I had never been more nervous. Though the task was complete, and Venus had given no rule against receiving help, I feared she would not honor my win. I stood pacing until she stepped into the room, candles sputtering to life along the walls. I dropped to my knees as I beheld the goddess, crowned with a rose garland, smelling of sweet balm. Her expression of smugness dissolved into shock and anger as her eyes darted around the room.

“I see,” she said. “Who came to help you?”

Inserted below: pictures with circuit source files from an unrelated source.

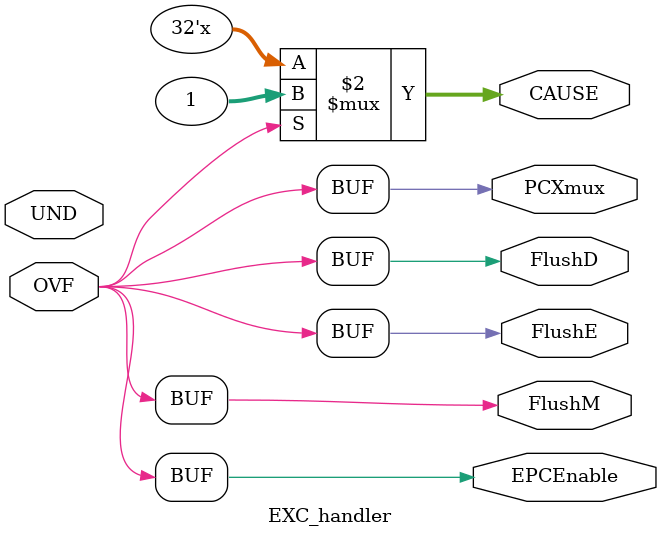
<source format=v>
module EXC_handler (
    input   wire                OVF,
    input   wire                UND,
    output  wire                EPCEnable,
    output  wire                FlushM,
    output  wire                FlushE,
    output  wire                FlushD,
    output  wire                PCXmux,
    output  reg       [31:0]    CAUSE
);
    
    assign  EPCEnable   = OVF;
    assign  FlushD      = OVF;
    assign  FlushE      = OVF;
    assign  FlushM      = OVF;
    assign  PCXmux      = OVF;

    always @(*) begin
        if(OVF)
            CAUSE <= 32'b1;
    end

endmodule
</source>
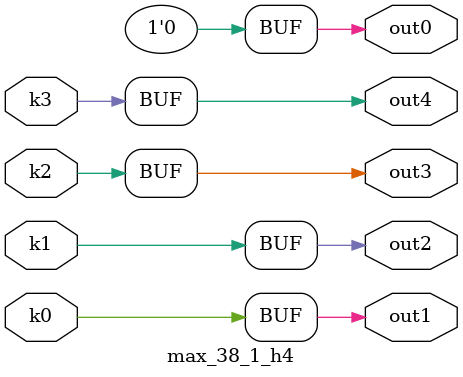
<source format=v>
module max_38_1(pi00, pi01, pi02, pi03, pi04, pi05, pi06, pi07, pi08, pi09, pi10, po0, po1, po2, po3, po4);
input pi00, pi01, pi02, pi03, pi04, pi05, pi06, pi07, pi08, pi09, pi10;
output po0, po1, po2, po3, po4;
wire k0, k1, k2, k3;
max_38_1_w4 DUT1 (pi00, pi01, pi02, pi03, pi04, pi05, pi06, pi07, pi08, pi09, pi10, k0, k1, k2, k3);
max_38_1_h4 DUT2 (k0, k1, k2, k3, po0, po1, po2, po3, po4);
endmodule

module max_38_1_w4(in10, in9, in8, in7, in6, in5, in4, in3, in2, in1, in0, k3, k2, k1, k0);
input in10, in9, in8, in7, in6, in5, in4, in3, in2, in1, in0;
output k3, k2, k1, k0;
assign k0 =   in4 ? in1 : in7;
assign k1 =   in4 ? in2 : in8;
assign k2 =   in4 ? in3 : in10;
assign k3 =   ~in5 & ((((in10 & (~in9 | ~in3)) | (~in9 & ~in3)) & (in6 | ~in0) & (in7 | ~in1) & (in8 | ~in2)) | ((in6 | ~in0) & ((in8 & ~in2 & (in7 | ~in1)) | (in7 & ~in1))) | (in6 & ~in0));
endmodule

module max_38_1_h4(k3, k2, k1, k0, out4, out3, out2, out1, out0);
input k3, k2, k1, k0;
output out4, out3, out2, out1, out0;
assign out0 = 0;
assign out1 = k0;
assign out2 = k1;
assign out3 = k2;
assign out4 = k3;
endmodule

</source>
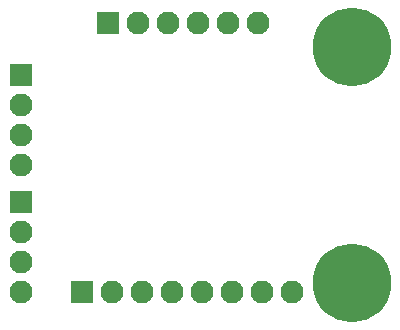
<source format=gbs>
G04*
G04 #@! TF.GenerationSoftware,Altium Limited,Altium Designer,24.10.1 (45)*
G04*
G04 Layer_Color=16711935*
%FSLAX25Y25*%
%MOIN*%
G70*
G04*
G04 #@! TF.SameCoordinates,420246D5-23F9-42E6-AD95-1A962FCA9351*
G04*
G04*
G04 #@! TF.FilePolarity,Negative*
G04*
G01*
G75*
%ADD28C,0.07677*%
%ADD29R,0.07677X0.07677*%
%ADD30R,0.07677X0.07677*%
%ADD31C,0.26181*%
D28*
X90945Y102362D02*
D03*
X80945D02*
D03*
X70945D02*
D03*
X50945D02*
D03*
X60945D02*
D03*
X82165Y12559D02*
D03*
X72165D02*
D03*
X62165D02*
D03*
X42165D02*
D03*
X52165D02*
D03*
X92165D02*
D03*
X102165D02*
D03*
X11811Y54882D02*
D03*
Y74882D02*
D03*
Y64882D02*
D03*
Y12559D02*
D03*
Y32559D02*
D03*
Y22559D02*
D03*
D29*
X40945Y102362D02*
D03*
X32165Y12559D02*
D03*
D30*
X11811Y84882D02*
D03*
Y42559D02*
D03*
D31*
X122047Y15748D02*
D03*
Y94488D02*
D03*
M02*

</source>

“No person came, goddess.”

“Was it Zephyr? Sneaky little wind god?”

“No, goddess. I swear it.”

Venus breathed quickly, peering about for something, anything, out of order, but all was pristine.

“You think yourself clever, do you?” She glared down at me. “You and my son?”

“No, high one. Truly, I am not.”

“We shall see.”

The goddess reached into a fold of her dress and took out a small, dark hunk of bread, which she tossed hard at me. Then she flicked a finger and a wooden cup of cloudy water appeared on the ground.